At the wineries in the fall you'll hear a lot of bird-bangers, explosive devices intended to scare birds away from the grapes on the vines. I mentioned Nicholson Island earlier: across the water I heard a few booms from the island and assumed at first they were bird-bangers. Then I heard a whole series of booms, and realized the bird-bangers I was was hearing were probably taking care of a few birds permanently. I don't know if there are many socialists on the island, but I doubt it. Shooting the County Vineyards Today I was shooting pictures down on Long Point in Prince Edward County with my friend Joe. Joe – Jozef to his business card – is a graphic artist but he's really good with a camera. So we're shooting pix for my new book on the county, Wind, Water, Barley & Wine. Joe loves this part of the county because the roads are rough and potholed and he has great opportunities to slip his truck into four-wheel-drive mode and shout "yee-haw" as muddy water cascades over the windshield.

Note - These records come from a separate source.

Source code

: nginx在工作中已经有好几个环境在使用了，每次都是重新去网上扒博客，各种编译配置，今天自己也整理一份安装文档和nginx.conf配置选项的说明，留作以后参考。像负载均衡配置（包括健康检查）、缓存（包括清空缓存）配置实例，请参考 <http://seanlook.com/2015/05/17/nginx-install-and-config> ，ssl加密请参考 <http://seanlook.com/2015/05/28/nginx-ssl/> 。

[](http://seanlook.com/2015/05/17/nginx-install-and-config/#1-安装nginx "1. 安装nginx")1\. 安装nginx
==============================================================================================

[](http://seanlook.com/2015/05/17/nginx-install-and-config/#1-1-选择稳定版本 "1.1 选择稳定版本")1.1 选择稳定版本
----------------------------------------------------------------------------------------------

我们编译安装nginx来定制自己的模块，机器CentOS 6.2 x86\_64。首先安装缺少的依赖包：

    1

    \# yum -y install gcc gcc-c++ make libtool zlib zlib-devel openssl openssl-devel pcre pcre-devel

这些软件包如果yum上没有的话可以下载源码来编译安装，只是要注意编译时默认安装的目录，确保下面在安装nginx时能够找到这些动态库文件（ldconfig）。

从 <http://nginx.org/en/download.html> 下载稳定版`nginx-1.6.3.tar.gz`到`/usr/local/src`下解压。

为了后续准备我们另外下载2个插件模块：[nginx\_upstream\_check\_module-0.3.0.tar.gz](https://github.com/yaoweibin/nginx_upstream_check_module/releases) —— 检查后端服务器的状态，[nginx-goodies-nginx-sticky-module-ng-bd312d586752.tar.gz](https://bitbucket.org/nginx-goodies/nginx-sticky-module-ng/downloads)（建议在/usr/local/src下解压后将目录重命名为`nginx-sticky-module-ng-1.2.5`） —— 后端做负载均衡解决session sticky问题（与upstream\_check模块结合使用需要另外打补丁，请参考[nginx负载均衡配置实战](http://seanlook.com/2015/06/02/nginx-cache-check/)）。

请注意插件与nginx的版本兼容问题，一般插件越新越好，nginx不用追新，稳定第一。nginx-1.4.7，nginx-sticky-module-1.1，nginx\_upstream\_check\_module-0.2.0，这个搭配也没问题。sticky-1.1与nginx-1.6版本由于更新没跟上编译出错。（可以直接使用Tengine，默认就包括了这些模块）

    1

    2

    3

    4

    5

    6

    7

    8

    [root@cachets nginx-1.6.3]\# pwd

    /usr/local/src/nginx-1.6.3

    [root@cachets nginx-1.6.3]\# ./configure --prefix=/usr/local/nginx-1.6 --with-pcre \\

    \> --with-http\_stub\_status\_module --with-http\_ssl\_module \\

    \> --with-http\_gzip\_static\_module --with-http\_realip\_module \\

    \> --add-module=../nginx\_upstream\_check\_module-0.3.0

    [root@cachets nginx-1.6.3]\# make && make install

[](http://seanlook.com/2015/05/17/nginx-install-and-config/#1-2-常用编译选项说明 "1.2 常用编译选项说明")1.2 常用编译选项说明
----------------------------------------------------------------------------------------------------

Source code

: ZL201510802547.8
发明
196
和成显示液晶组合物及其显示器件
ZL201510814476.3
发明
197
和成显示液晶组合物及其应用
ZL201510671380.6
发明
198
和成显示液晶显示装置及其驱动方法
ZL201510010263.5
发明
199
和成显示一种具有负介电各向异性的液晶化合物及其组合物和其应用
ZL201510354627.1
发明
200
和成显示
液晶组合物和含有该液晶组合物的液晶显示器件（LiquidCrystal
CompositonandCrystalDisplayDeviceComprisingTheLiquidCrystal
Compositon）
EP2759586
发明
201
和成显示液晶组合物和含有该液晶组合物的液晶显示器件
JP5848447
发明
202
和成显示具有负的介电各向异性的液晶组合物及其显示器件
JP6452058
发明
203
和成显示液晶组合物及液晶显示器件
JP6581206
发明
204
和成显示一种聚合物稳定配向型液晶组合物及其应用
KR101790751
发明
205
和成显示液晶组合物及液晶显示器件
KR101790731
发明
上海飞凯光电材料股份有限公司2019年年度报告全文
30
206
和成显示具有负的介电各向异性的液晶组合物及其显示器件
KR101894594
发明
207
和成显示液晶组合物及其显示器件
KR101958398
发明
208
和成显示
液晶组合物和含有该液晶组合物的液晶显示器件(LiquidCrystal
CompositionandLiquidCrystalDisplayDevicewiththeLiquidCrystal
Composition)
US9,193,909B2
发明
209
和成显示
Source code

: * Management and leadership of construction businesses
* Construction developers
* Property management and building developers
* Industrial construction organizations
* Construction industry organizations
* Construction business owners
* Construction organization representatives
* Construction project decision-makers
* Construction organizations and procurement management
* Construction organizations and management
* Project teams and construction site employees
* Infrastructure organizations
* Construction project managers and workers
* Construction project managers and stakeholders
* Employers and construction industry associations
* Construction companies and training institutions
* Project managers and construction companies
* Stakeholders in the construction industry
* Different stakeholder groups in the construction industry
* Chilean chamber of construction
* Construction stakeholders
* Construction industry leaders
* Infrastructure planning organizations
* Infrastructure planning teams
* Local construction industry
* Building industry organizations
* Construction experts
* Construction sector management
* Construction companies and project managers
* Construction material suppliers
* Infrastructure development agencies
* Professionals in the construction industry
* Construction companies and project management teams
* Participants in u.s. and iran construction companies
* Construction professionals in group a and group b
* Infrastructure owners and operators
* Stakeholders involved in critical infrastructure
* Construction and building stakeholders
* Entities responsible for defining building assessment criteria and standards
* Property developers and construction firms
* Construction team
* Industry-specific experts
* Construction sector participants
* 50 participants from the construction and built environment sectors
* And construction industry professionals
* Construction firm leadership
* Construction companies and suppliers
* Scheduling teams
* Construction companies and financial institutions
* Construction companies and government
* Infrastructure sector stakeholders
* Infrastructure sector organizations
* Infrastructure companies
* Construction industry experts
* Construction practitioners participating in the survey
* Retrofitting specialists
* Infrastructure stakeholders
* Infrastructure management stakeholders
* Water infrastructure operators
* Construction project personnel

Population here has traditionally been as slim as the layer of soil over the limestone. Thin, to non-existent. But in the new Prince Edward County, the settlers are artisans and vintners and retirees who love the windswept expanses of scrub cedar and Lake Ontario bays. There are pockets of vineyards scattered over the County, with grapes hanging low to be harvested for next year's wine. What interests me is the soil, as it should the serious wine-nogger, for the differences in soil partly determines the taste.
My book views the development of the County through the lens of geology. When I see a vineyard I don't just take a pictures of the grapes and the vines, I take a picture of the soil at its roots. Although all the soil is underlain with limestone, the earth itself varies significantly. In the west of the County, where many of the vineyards are concentrated, the soil is so full of limestone nodules that it resembles ground-up parking lot. Sorry to explain the process in such technical terms. Here on Long Point, also known as Prince Edward Point, there are areas of South Bay Clay where hardly a pebble can be found. Stonefree, they call it. The varieties of the soil contribute to the terroir of the wine, which means that Pinot Noir produced by Shaky Arbour Winery over here will not taste the same as the Pinot Noir bottled by ByeBye Birdie Acres over there.